Today was a historic day.
The U.S. Supreme Court’s issued its long-anticipated ruling in Janus v. AFSCME, affirming the right of literally millions of state, county and local employees around the country to decide for themselves whether to continue paying dues and or fees to a labor union whose values they may not share.
In his majority opinion for Janus, Justice Alito included the following essential language:
“Neither an agency fee nor any other payment to the union may be deducted from a nonmember’s wages, nor may any other attempt be made to collect such a payment, unless the employee affirmatively consents to pay. By agreeing to pay, nonmembers are waiving their First Amendment rights, and such a waiver cannot be presumed.”
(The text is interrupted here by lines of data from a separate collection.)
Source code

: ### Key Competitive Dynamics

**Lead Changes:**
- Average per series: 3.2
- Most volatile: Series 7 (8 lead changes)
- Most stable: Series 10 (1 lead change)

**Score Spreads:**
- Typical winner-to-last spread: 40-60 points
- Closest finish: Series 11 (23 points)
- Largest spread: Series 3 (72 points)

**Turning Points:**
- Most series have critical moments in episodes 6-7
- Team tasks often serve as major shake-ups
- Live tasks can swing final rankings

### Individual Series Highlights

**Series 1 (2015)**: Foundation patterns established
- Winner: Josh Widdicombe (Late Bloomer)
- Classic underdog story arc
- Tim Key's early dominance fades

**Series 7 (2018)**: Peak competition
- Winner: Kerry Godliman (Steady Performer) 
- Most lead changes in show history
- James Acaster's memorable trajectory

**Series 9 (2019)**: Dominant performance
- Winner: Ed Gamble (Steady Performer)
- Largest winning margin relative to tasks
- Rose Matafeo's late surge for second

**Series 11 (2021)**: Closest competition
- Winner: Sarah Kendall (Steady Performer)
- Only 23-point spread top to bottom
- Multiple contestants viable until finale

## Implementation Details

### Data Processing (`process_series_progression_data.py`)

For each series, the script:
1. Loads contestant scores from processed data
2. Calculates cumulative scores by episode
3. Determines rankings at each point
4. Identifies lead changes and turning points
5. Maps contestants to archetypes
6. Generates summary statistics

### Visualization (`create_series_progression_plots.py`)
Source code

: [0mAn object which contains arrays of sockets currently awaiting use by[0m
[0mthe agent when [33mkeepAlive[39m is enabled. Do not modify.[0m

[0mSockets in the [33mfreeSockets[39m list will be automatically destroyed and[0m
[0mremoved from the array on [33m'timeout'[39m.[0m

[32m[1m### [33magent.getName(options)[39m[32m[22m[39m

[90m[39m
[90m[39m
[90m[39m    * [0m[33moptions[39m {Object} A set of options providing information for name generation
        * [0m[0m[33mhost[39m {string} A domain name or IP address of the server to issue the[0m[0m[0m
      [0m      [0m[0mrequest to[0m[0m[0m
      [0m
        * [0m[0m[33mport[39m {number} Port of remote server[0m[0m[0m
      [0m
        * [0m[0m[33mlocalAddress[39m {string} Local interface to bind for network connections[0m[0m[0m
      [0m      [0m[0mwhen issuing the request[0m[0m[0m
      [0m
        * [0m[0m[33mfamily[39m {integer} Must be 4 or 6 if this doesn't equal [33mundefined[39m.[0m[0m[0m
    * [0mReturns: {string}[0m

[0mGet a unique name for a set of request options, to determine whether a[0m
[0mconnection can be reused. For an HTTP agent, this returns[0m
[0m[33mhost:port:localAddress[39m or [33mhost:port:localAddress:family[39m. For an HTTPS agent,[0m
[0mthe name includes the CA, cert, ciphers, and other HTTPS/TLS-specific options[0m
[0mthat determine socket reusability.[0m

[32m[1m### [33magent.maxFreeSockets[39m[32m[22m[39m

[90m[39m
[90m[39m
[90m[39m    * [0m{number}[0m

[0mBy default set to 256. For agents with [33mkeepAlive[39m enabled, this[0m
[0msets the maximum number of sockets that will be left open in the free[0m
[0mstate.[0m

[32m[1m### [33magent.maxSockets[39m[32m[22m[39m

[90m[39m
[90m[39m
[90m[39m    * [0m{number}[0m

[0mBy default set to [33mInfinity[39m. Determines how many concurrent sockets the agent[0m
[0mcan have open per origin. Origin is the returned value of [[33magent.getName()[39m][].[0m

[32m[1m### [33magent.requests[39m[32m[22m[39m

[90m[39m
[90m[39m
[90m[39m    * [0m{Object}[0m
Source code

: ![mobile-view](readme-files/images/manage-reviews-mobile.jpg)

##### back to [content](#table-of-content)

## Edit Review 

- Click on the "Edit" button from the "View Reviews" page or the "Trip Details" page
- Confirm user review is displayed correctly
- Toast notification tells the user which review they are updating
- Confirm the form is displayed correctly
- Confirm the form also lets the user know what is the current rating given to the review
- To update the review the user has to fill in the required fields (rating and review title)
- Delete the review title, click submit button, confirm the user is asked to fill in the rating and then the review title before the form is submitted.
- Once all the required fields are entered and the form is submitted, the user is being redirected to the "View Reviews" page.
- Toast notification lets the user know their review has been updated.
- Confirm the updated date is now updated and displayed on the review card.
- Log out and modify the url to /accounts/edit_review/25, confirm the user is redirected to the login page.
If that sounds familiar, there’s a reason. The Freedom Foundation encouraged the court to do just that in an amicus brief filed before oral arguments were heard in Janus last February
In a very real sense, the majority opinion in Janus came directly from the Freedom Foundation’s script. After years of fighting the unions, we’ve learned their tricks, and no one is better prepared to continue the struggle in the post-Januslandscape.
As we’ve stressed for months leading up to this momentous decision, there’s still much work to do, but the Freedom Foundation is already doing it. Just as we did following the Harris v. Quinn ruling in 2014, our army of canvassers is already working hard to contact every single public employee we can find to make sure they know about their rights under this latest decision. And our attorneys will continue to challenge every union abuse in court.
In short, we’ll keep doing what works. The unions won’t make it easy, but we have a secret weapon on our side … you.